* Work order *
For each statement, (a), (b), and (c), state whether it agrees with the Artie Shaw passage below, answering yes or no and quoting the words of the passage that decide it. (a) The writer found Artie at the Velvet Turtle restaurant in Thousand Oaks. (b) Artie gave up the clarinet in the early 1940s. (c) According to CD liner notes, the club was in Las Vegas.

··· Selected passage

AN EARLIER POST mentioned Artie Shaw. I presume anyone reading this knows Artie was a big band leader in the 1930s and ’40s and one of the best popular clarinetists of all time.

One day around 1980 my friend (and another big band leader), Pat Longo, asked if I wanted to have lunch with Artie. Of course I did. Pat was friendly with Artie and arranged it. A few days later we drove to Thousand Oaks and found Artie sipping iced tea in a booth at the very back of the Velvet Turtle restaurant.

I was expecting a tall, dark haired, good looking guy; the image I remembered from photos of Artie from the 1940s. The man sitting at the table was in his middle seventies, of average height, bald on top with short gray hair, only vaguely reminiscent of those old photos. But what a personality and intellect!

Artie had given up the clarinet in the mid 1950s and he spent a lot of our time together explaining why: The record companies insisted on dictating what he could play and Artie was far too independent to accept their conditions.

He had seen jazz change direction in the late 1940s. Bebop was all the rage and, if you were unable to play it, jazz would leave you behind. Artie knew popular music was moving in a different direction from jazz and excluded his instrument; to survive he stuck with jazz. Clarinet was the wrong instrument for the kind of music that would become rock. So for a couple of years he practiced six or more hours a day, put together a group of top young jazz musicians, and found work at a club. I thought Artie had said it was in Las Vegas but, according to CD liner notes, the club was the Embers in New York. His group came together there and, in the mid ’50s, they recorded a few hours of music, all in the bop style.

Who was on the sessions? Hank Jones (piano), Tal Farlow or Joe Puma (guitar), Tommy Potter (bass), Joe Roland (vibes), and Irv Kluger (drums).

······
··· Record set

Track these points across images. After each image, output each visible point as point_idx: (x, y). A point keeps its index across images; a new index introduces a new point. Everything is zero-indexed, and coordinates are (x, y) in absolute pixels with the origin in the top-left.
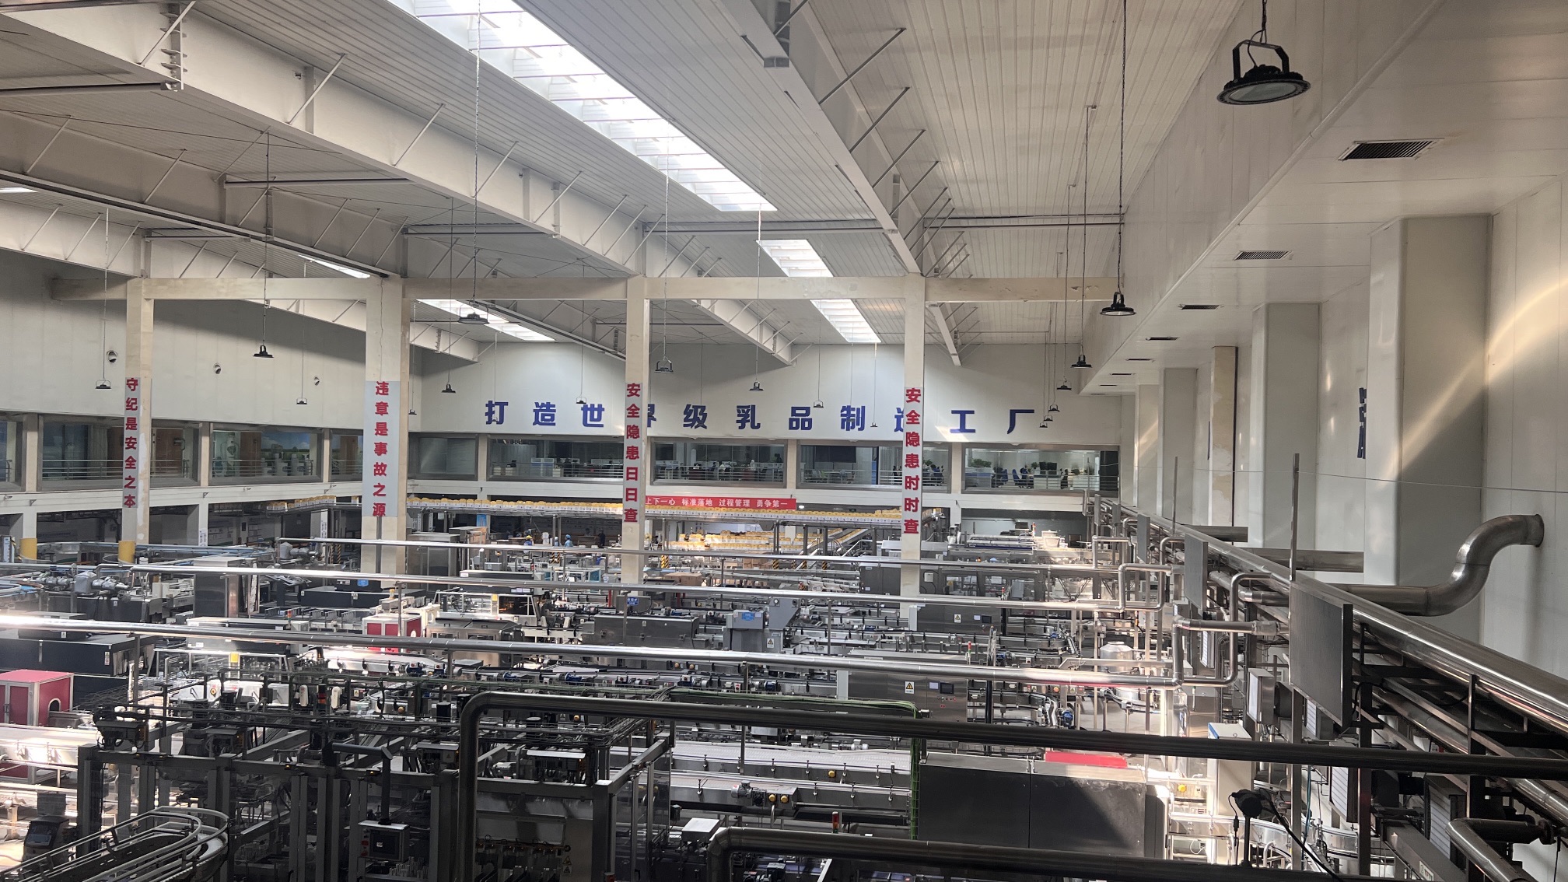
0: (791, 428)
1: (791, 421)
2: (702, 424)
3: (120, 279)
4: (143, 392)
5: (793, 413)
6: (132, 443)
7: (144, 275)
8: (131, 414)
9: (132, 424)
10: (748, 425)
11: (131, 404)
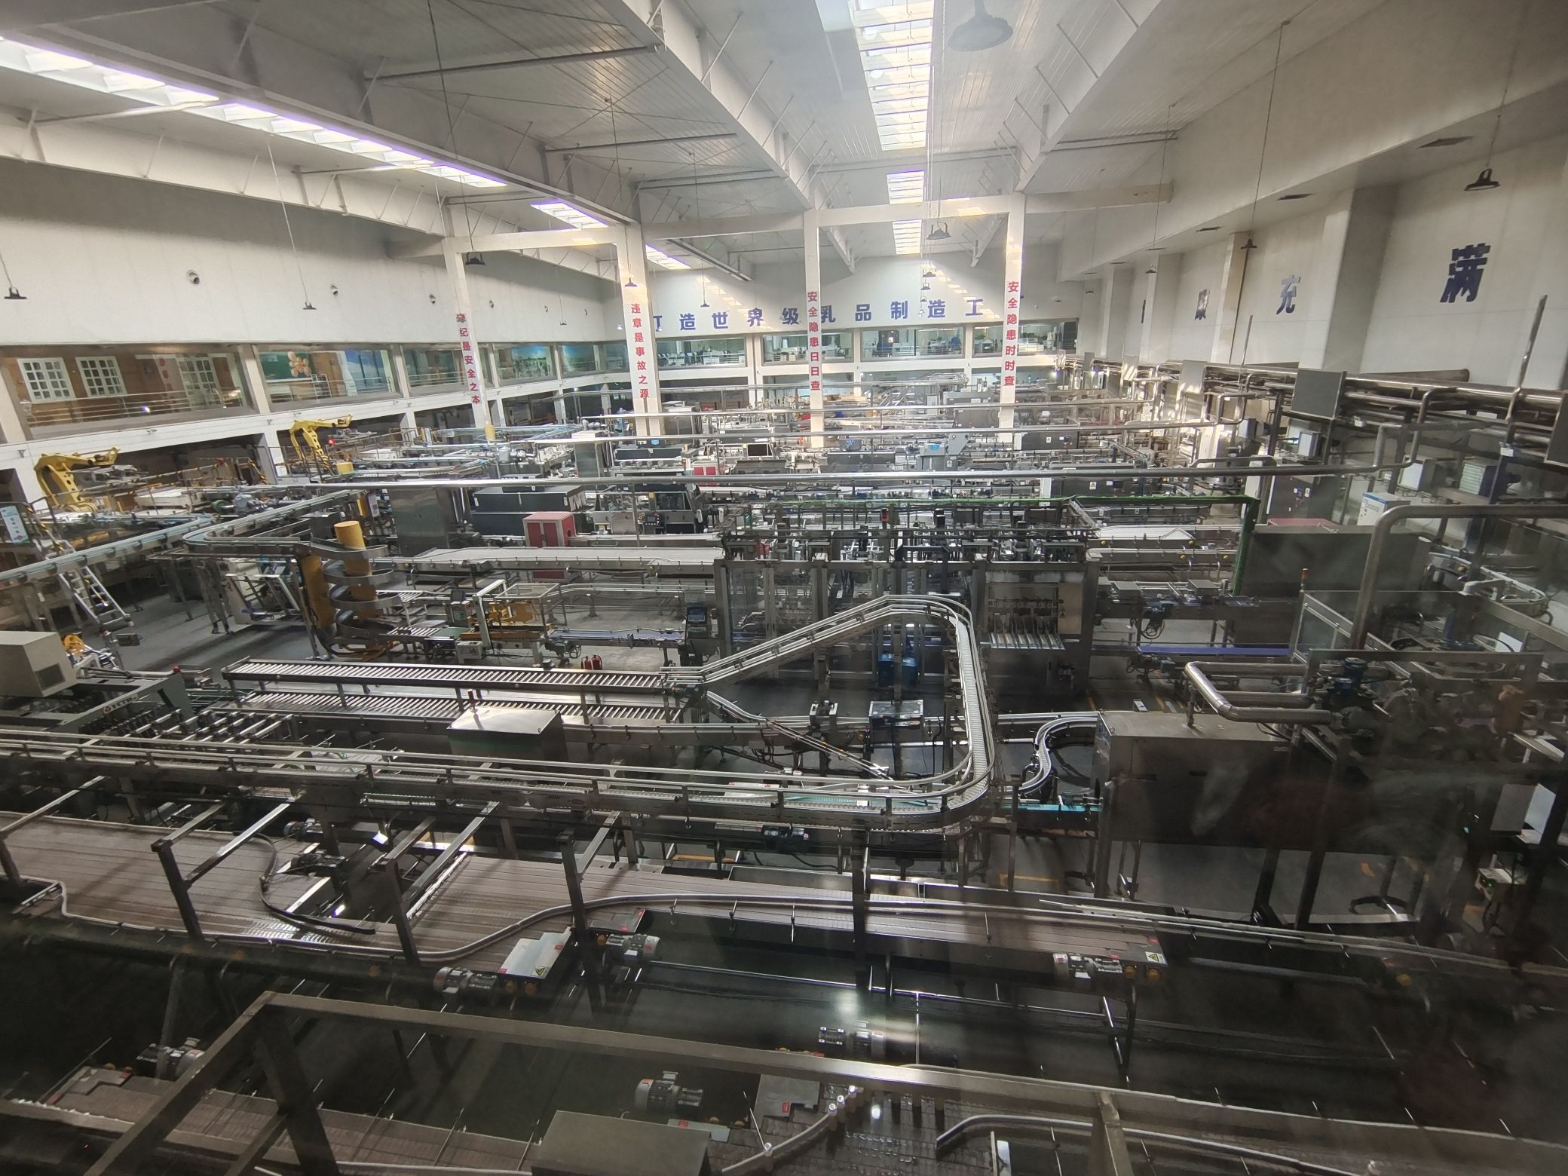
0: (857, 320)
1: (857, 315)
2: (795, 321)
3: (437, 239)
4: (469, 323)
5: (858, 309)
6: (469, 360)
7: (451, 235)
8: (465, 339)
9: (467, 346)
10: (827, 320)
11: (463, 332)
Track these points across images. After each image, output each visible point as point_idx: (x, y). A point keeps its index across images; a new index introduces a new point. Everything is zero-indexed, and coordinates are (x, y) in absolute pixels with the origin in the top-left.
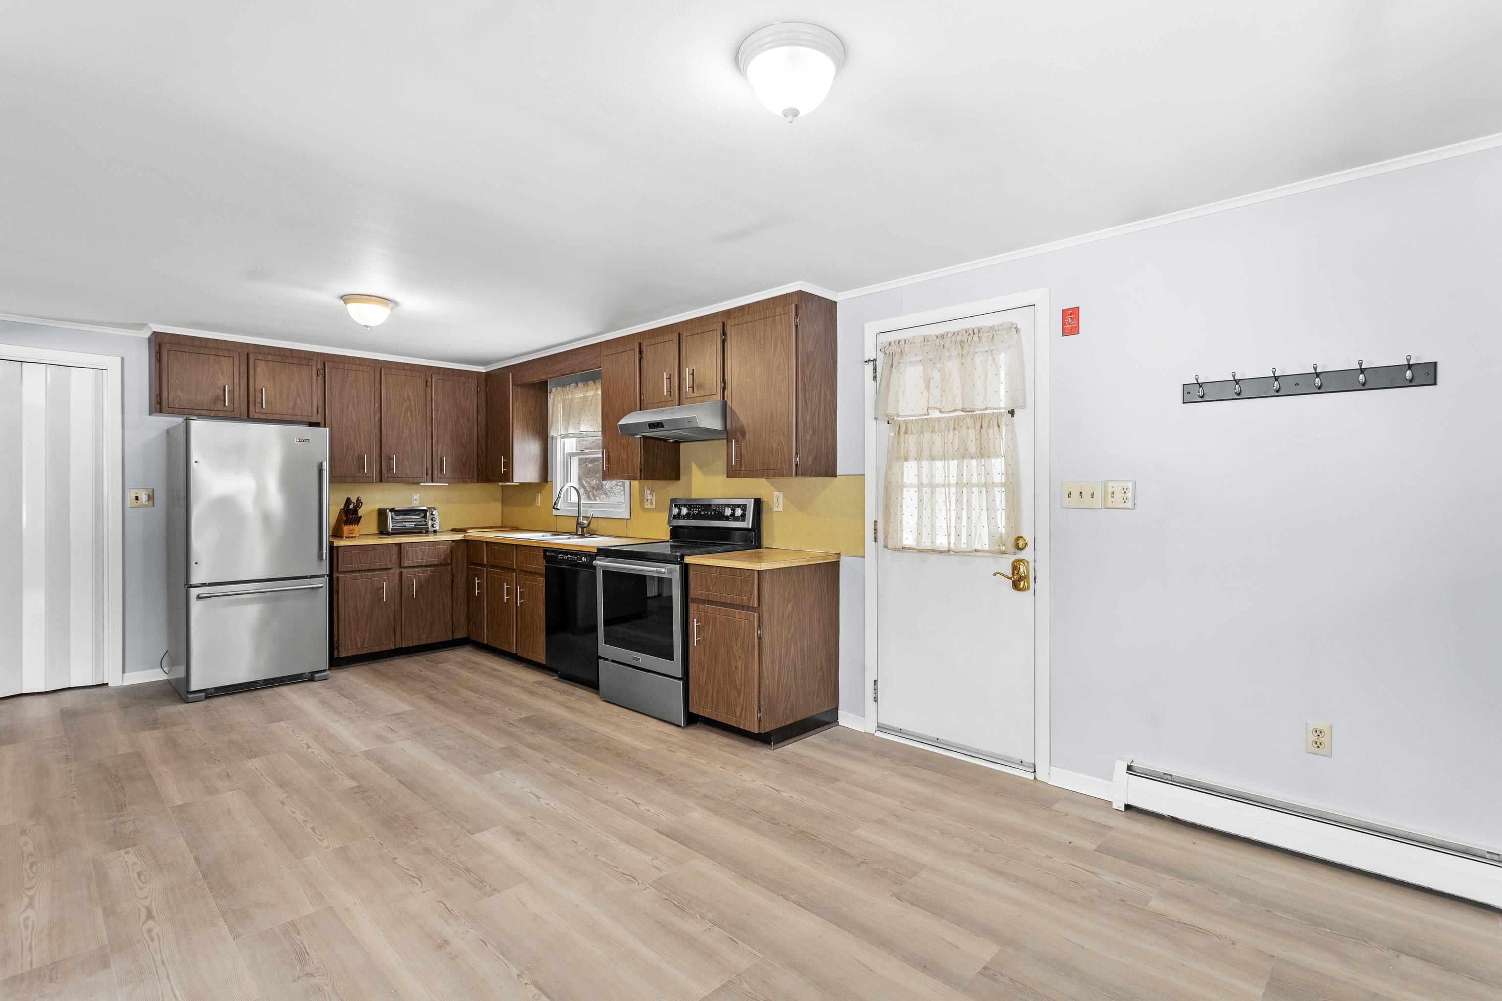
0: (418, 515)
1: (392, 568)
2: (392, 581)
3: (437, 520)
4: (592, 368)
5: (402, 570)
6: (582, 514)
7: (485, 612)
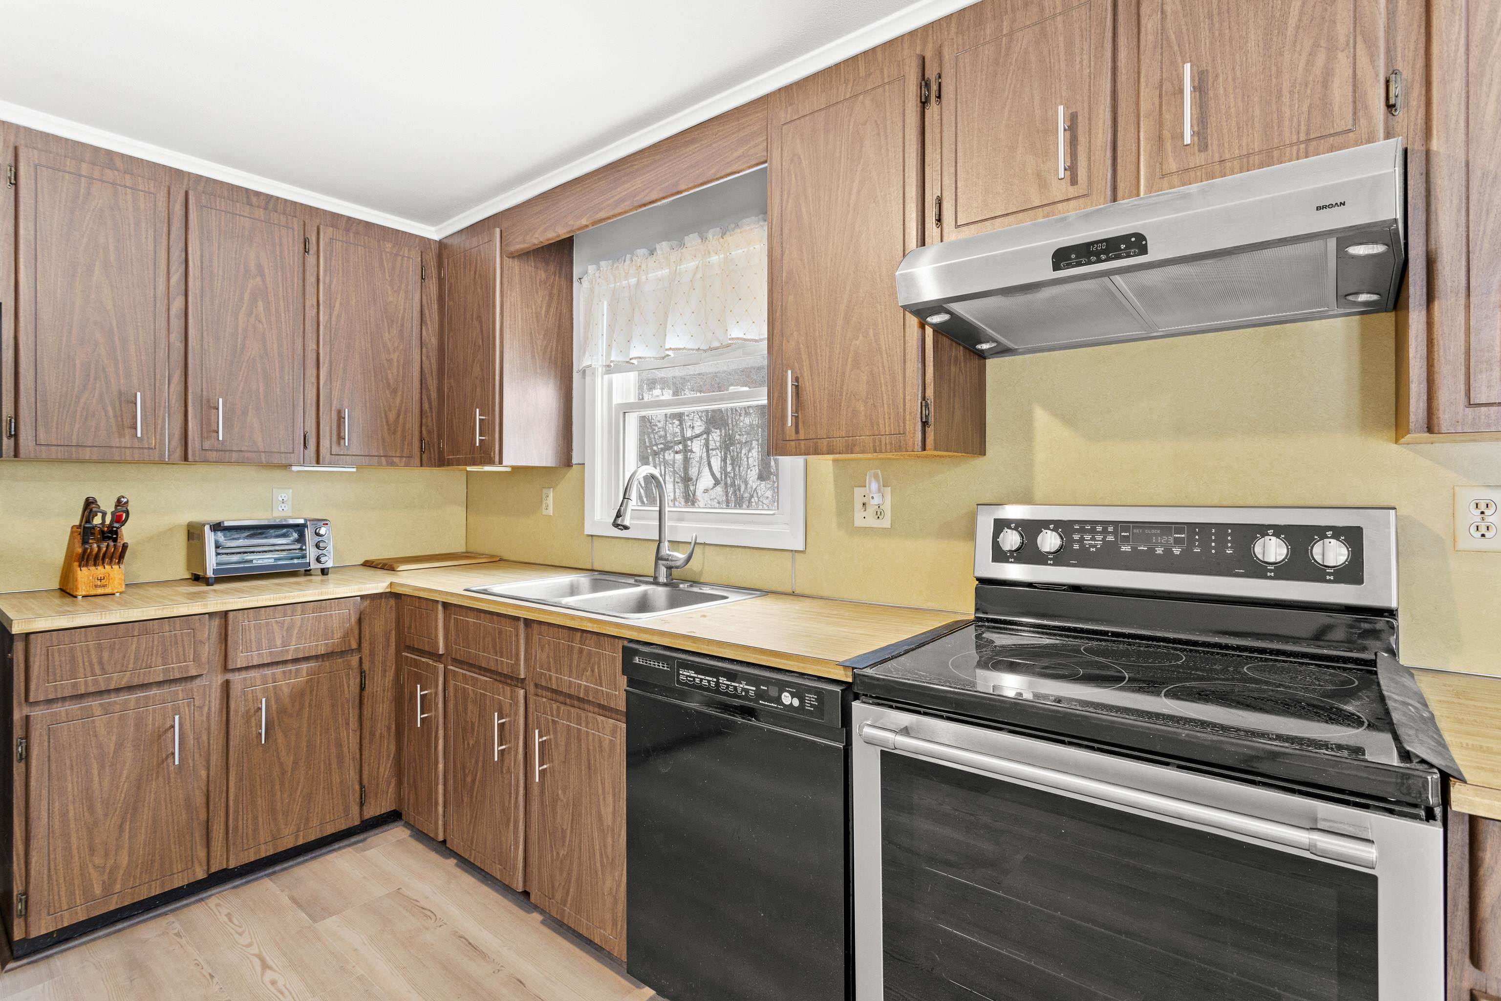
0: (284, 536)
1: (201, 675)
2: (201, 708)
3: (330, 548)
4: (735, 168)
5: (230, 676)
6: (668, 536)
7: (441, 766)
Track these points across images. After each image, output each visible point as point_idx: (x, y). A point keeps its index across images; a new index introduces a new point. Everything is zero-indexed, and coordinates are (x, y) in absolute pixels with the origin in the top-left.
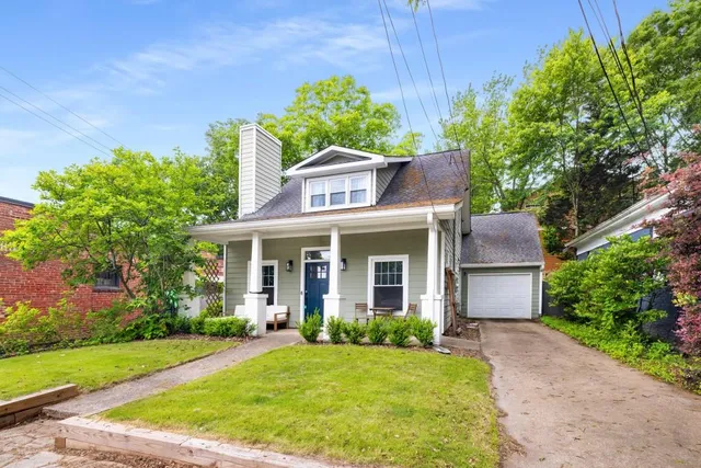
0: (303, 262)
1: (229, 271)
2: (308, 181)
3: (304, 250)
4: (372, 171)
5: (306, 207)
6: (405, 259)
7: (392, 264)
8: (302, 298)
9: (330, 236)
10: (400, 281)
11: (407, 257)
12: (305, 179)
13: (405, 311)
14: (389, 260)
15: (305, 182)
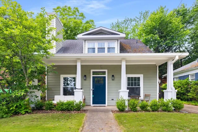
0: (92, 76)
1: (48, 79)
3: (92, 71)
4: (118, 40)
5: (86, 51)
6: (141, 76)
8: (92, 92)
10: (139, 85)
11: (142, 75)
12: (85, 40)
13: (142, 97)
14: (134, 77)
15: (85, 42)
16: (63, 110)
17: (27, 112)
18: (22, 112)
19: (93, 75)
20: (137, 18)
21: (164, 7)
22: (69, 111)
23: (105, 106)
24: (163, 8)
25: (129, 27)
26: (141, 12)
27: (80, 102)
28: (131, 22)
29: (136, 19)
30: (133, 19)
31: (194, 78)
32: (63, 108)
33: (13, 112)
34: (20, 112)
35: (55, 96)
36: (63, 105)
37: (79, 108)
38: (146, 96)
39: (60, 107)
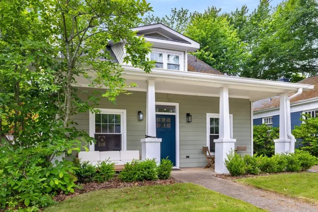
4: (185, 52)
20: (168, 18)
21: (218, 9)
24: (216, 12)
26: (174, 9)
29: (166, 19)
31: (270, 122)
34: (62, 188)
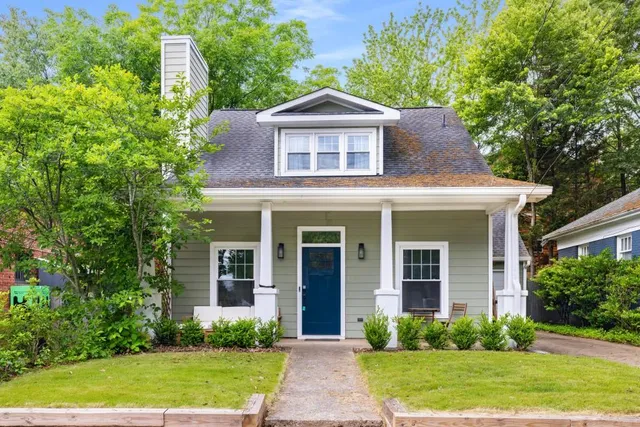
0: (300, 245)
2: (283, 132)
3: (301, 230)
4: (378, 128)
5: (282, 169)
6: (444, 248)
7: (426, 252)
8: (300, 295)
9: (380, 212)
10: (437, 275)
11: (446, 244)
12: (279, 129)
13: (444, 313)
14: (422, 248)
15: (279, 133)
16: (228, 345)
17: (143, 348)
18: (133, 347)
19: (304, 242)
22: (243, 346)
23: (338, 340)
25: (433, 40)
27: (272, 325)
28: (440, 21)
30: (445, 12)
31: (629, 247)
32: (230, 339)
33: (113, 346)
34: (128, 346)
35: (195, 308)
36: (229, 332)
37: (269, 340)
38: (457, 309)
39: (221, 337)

······

* Solution *
(a) Yes: "we drove to Thousand Oaks and found Artie sipping iced tea in a booth at the very back of the Velvet Turtle restaurant"
(b) No: "Artie had given up the clarinet in the mid 1950s"
(c) No: "according to CD liner notes, the club was the Embers in New York"